##### Records supplied #####

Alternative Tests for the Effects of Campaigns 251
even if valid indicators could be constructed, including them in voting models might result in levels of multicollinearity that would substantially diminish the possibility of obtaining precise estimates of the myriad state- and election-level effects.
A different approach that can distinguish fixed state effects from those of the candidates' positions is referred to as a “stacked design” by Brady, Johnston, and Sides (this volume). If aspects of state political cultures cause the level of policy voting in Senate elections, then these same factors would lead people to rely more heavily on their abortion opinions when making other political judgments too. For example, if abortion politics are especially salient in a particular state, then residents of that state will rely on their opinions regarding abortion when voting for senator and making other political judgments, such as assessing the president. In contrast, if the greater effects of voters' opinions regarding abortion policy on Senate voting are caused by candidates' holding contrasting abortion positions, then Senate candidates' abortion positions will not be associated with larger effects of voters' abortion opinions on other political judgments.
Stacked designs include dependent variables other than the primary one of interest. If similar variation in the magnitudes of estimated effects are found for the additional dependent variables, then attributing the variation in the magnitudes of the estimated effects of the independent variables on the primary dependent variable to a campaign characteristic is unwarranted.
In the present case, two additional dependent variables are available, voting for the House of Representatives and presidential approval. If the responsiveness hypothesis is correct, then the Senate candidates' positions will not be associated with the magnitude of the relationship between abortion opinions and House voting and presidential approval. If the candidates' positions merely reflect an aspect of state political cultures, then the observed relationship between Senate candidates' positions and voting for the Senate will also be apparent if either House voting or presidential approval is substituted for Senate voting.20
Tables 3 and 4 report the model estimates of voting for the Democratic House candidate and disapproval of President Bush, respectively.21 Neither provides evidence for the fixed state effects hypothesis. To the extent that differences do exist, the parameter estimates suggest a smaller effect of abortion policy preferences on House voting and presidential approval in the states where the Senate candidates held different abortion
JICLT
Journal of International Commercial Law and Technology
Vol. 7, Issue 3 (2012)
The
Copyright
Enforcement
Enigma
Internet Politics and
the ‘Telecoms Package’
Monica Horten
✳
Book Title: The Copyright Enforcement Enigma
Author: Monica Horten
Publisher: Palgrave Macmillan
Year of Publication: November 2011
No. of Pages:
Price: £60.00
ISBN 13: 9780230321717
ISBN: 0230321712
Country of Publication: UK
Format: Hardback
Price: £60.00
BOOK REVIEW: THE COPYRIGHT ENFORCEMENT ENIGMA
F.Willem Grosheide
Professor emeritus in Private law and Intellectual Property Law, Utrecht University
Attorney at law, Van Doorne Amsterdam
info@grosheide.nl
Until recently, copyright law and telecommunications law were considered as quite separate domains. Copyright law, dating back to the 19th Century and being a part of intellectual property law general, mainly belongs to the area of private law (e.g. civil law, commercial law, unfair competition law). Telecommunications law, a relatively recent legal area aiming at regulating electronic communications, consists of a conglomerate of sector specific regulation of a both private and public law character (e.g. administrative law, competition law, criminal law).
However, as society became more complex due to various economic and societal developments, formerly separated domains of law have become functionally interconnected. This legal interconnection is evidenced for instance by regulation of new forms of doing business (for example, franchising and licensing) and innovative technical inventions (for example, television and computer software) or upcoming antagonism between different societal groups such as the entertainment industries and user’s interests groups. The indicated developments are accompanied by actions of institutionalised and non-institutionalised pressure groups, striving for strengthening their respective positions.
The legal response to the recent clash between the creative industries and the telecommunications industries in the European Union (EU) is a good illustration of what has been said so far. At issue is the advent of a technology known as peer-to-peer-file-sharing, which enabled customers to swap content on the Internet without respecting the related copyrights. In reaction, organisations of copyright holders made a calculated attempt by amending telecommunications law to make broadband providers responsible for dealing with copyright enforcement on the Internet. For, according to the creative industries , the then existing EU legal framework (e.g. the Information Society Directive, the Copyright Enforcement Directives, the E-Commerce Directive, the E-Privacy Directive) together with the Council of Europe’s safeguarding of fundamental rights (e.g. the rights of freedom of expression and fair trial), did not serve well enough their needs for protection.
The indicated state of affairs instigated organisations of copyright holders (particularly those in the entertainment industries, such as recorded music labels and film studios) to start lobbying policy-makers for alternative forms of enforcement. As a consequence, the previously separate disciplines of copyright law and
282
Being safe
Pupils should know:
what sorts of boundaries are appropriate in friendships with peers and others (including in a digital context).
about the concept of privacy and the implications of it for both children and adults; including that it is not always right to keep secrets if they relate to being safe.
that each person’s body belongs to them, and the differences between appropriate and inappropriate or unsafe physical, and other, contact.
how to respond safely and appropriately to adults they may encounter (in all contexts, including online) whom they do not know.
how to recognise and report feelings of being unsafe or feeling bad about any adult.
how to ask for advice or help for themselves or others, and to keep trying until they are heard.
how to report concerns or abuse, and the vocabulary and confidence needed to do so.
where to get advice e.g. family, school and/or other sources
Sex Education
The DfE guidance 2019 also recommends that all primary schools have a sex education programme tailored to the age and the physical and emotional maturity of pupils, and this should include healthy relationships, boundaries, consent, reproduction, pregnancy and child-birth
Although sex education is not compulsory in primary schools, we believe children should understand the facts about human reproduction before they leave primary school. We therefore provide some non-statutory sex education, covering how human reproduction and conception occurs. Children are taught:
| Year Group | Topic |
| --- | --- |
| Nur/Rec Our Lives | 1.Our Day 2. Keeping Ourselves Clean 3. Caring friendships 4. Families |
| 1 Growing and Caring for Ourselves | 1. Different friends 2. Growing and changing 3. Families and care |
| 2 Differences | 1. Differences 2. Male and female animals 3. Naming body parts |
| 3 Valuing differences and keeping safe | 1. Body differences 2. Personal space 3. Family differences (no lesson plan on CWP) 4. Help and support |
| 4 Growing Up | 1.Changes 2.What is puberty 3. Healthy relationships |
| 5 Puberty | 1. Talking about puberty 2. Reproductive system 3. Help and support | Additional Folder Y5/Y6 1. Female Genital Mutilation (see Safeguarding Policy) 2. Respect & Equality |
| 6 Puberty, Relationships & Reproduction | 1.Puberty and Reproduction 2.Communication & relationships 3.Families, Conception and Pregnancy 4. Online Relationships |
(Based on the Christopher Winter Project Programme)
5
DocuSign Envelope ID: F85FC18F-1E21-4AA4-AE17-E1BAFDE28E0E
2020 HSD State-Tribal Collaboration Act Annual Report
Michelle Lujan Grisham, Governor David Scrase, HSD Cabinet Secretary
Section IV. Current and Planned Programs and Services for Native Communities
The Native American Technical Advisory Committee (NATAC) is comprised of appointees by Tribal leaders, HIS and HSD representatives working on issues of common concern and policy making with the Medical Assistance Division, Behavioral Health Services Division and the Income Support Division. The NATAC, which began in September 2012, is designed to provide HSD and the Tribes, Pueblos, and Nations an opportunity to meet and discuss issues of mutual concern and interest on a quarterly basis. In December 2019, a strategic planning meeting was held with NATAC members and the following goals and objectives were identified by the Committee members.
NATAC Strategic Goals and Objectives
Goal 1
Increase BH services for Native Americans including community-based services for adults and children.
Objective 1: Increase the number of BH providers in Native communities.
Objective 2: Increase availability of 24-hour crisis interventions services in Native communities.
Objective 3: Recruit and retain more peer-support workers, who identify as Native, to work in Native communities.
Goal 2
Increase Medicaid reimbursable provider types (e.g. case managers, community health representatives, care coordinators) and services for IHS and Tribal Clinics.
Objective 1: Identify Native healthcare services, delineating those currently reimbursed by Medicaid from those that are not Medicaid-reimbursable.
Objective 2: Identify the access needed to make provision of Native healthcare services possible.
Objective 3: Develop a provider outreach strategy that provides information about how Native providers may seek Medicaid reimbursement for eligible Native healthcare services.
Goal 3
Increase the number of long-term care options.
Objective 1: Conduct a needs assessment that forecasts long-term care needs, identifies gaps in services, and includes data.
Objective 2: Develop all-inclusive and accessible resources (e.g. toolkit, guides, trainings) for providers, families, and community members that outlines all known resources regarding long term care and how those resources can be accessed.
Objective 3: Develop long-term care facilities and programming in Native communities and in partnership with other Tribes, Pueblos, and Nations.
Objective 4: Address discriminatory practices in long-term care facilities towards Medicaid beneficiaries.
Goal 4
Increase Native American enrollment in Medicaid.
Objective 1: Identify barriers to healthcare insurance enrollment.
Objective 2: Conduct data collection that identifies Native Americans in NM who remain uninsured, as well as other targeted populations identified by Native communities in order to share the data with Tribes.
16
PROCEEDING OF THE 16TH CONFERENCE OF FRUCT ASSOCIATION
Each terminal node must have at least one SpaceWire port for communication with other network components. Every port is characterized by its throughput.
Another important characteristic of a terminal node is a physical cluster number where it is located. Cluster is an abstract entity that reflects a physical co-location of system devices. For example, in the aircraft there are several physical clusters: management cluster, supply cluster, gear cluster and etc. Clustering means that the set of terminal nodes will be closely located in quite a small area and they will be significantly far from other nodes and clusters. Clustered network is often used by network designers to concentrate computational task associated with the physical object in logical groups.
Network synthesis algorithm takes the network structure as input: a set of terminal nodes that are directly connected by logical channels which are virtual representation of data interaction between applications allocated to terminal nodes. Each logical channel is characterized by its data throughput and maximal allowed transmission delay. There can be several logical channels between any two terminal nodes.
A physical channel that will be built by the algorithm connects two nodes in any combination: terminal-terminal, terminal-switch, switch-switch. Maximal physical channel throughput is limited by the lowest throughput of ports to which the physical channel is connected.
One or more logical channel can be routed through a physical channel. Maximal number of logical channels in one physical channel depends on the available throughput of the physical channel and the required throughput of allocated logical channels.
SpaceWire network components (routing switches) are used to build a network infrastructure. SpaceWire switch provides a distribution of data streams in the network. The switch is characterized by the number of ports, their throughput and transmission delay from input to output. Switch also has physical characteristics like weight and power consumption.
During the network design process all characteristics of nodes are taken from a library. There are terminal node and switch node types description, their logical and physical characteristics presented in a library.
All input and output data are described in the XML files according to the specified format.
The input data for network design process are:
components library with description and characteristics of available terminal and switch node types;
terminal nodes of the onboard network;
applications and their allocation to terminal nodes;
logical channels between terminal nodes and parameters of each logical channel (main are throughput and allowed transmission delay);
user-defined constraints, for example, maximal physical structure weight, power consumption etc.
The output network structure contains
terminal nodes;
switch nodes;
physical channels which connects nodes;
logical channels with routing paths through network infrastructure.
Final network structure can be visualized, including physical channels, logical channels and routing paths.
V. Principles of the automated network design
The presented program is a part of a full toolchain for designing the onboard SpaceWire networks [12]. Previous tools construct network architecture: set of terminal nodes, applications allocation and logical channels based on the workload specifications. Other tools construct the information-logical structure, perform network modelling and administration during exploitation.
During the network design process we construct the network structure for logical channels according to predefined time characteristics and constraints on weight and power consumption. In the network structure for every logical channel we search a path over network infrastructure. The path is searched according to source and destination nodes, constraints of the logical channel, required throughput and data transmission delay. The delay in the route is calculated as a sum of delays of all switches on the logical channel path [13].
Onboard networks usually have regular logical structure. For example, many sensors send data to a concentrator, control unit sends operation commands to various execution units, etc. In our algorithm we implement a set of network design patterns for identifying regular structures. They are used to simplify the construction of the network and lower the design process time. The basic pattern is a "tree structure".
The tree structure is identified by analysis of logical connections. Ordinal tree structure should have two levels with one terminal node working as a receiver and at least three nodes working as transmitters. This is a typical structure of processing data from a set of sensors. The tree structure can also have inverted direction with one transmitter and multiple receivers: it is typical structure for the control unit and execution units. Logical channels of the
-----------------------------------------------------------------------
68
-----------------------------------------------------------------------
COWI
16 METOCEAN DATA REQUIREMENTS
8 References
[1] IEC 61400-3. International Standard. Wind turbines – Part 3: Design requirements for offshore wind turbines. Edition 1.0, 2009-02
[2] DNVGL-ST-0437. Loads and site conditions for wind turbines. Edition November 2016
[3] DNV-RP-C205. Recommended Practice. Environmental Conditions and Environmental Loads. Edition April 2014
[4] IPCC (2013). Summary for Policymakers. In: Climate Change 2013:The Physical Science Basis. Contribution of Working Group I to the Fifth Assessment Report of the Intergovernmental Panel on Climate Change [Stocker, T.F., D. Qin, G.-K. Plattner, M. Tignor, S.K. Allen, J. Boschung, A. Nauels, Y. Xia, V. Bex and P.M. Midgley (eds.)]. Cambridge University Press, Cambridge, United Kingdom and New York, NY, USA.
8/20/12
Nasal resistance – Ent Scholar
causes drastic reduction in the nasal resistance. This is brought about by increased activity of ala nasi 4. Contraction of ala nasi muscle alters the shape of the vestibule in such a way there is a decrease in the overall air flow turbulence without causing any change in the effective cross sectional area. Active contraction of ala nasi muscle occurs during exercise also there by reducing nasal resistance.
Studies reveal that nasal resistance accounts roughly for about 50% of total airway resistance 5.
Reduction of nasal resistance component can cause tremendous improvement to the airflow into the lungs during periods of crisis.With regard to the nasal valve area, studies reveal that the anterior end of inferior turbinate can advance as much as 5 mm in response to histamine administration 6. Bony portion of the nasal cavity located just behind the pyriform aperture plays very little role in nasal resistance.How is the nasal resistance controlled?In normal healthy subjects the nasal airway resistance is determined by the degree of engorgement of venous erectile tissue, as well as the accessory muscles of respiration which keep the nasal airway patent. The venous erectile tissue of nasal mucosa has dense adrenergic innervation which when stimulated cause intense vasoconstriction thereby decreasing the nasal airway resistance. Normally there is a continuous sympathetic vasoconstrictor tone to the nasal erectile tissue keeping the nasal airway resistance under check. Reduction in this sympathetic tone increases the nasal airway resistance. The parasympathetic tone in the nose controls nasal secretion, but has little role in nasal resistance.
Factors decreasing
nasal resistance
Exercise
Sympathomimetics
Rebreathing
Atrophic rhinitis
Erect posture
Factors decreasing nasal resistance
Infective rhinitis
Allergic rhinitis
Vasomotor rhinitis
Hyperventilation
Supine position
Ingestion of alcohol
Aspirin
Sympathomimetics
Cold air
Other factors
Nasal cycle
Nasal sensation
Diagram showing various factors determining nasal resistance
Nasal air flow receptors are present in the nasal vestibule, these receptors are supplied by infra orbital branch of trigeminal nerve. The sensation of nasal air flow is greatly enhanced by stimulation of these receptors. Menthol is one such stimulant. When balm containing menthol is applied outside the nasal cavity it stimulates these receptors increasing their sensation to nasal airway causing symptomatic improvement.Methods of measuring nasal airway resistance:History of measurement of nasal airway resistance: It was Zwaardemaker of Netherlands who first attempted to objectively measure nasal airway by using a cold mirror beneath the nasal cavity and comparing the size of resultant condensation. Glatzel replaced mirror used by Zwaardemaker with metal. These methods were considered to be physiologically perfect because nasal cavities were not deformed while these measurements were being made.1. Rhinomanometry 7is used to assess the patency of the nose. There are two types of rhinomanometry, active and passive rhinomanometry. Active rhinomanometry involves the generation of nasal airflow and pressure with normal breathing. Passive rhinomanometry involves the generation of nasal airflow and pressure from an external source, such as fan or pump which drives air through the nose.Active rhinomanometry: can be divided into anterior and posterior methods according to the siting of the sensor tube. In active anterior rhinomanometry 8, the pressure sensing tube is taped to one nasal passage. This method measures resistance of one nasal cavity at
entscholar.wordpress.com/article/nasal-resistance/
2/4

#####

* **Your assignment**:
Word for word, restate the lines of the data above that fall between the line holding "BOOK REVIEW: THE COPYRIGHT ENFORCEMENT ENIGMA" and the line holding "info@grosheide.nl", inclusive, and no other lines.

* **Reply to the task**:
BOOK REVIEW: THE COPYRIGHT ENFORCEMENT ENIGMA
F.Willem Grosheide
Professor emeritus in Private law and Intellectual Property Law, Utrecht University
Attorney at law, Van Doorne Amsterdam
info@grosheide.nl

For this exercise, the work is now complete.